Overview
Overview
BAAI/Infinity-Instruct-3M-0625-Llama3-8B is an 8 billion parameter instruction-tuned model from the Beijing Academy of Artificial Intelligence (BAAI). It is built upon the Llama3-8B base model and fine-tuned using the extensive Infinity-Instruct-3M and Infinity-Instruct-0625 datasets. A key characteristic is its development without reinforcement learning from human feedback (RLHF), relying solely on supervised instruction tuning.
Key Capabilities & Performance
- Instruction Following: Designed for general instruction-following tasks, leveraging a million-level instruction dataset.
- Benchmark Performance: Achieves competitive results on standard evaluation benchmarks:
- AlpacaEval 2.0: Scores 27.5, outperforming Llama-3-8B-Instruct (22.9) and Mixtral 8x7B v0.1 (23.7).
- MT-Bench: Scores 8.2, comparable to Mixtral 8x7B v0.1 (8.3).
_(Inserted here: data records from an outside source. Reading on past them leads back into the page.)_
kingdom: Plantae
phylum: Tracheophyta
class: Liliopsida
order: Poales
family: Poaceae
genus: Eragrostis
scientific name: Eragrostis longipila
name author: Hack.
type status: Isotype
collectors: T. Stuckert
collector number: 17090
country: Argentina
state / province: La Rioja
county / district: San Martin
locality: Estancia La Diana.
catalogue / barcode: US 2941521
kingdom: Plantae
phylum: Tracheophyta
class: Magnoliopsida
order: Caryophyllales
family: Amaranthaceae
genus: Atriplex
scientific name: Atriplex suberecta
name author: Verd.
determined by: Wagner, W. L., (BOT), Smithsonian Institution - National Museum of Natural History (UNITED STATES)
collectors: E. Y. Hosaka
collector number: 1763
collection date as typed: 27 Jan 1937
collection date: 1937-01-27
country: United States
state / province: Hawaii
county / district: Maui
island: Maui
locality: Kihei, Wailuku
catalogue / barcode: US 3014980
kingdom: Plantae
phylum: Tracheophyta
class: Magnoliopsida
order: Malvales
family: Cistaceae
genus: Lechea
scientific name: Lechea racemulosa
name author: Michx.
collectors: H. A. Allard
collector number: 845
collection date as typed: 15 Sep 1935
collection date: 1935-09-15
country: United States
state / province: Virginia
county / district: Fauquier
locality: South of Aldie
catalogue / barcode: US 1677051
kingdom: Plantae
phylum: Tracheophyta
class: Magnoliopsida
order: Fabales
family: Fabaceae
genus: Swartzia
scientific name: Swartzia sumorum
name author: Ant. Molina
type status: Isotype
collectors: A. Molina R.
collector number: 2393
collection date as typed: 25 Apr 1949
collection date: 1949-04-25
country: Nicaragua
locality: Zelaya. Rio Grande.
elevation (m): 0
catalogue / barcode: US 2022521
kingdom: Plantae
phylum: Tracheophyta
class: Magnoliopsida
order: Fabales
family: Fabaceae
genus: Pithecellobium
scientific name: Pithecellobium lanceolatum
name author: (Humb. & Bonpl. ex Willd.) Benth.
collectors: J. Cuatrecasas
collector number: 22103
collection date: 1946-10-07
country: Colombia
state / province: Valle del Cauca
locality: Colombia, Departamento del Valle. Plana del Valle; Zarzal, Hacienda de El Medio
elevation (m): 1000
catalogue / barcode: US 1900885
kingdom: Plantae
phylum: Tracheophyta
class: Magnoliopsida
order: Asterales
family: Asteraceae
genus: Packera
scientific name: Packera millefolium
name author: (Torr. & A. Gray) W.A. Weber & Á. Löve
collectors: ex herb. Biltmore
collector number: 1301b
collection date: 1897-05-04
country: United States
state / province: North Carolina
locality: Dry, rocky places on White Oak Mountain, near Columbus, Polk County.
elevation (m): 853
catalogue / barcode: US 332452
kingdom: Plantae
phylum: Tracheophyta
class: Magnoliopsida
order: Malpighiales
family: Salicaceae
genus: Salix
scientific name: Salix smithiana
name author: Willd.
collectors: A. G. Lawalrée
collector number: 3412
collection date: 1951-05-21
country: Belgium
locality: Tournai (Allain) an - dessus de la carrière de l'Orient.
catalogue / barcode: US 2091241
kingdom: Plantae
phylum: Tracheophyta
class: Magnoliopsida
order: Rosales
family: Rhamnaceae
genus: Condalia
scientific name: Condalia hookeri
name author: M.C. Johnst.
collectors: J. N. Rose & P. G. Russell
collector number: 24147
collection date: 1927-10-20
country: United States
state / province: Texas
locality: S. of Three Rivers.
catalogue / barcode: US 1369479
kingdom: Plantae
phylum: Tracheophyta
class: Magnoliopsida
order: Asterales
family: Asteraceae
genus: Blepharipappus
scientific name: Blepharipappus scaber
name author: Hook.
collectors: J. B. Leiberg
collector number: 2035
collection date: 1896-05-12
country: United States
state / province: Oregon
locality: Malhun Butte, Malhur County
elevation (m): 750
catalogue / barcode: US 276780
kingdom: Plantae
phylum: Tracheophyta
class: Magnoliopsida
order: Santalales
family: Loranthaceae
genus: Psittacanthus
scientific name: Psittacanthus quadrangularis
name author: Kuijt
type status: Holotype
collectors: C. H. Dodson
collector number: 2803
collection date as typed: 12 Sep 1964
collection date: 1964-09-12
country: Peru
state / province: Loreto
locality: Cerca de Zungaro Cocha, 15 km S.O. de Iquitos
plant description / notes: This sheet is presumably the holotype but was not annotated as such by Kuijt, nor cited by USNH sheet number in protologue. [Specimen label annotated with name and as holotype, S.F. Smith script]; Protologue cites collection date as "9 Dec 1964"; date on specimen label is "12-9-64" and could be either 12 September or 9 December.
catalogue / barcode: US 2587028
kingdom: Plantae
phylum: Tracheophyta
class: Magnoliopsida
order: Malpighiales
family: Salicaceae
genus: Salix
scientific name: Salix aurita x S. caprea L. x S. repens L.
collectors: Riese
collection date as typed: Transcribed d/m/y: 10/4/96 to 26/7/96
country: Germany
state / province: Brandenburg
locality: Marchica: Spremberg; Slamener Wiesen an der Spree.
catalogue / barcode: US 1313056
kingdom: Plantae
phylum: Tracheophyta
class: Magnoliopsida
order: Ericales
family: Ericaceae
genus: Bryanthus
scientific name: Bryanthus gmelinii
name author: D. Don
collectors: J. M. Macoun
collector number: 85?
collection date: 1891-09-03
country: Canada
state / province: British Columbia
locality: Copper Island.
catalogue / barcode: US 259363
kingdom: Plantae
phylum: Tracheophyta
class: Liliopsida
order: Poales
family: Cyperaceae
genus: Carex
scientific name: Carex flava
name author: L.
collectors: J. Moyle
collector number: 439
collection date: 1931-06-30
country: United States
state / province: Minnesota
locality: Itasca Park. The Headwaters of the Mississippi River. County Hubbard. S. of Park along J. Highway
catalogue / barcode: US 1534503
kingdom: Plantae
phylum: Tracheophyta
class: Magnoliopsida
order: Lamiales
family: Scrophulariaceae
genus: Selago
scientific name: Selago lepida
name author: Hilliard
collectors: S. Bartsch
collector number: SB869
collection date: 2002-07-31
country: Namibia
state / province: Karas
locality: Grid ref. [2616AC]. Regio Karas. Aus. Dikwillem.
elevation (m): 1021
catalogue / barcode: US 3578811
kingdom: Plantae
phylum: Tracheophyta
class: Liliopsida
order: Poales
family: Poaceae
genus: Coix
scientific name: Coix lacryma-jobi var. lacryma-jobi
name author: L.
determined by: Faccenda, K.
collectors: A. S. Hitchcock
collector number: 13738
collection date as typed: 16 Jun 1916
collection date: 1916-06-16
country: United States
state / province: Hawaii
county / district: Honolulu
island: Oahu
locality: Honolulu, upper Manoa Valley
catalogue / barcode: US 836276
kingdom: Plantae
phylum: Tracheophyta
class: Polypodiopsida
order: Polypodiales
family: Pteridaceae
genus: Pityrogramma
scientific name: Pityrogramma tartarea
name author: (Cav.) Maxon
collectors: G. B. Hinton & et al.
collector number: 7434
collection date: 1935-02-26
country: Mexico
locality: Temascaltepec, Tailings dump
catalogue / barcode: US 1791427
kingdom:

- Training Process: The model was initially fine-tuned on Infinity-Instruct-3M to enhance foundational abilities (math & code), then further fine-tuned with Infinity-Instruct-0625 to create a stronger chat model.
Use Cases
This model is well-suited for applications requiring robust instruction following and conversational capabilities, particularly where a model trained without RLHF is preferred. Its performance on AlpacaEval 2.0 suggests strong alignment with human preferences in instruction-following scenarios.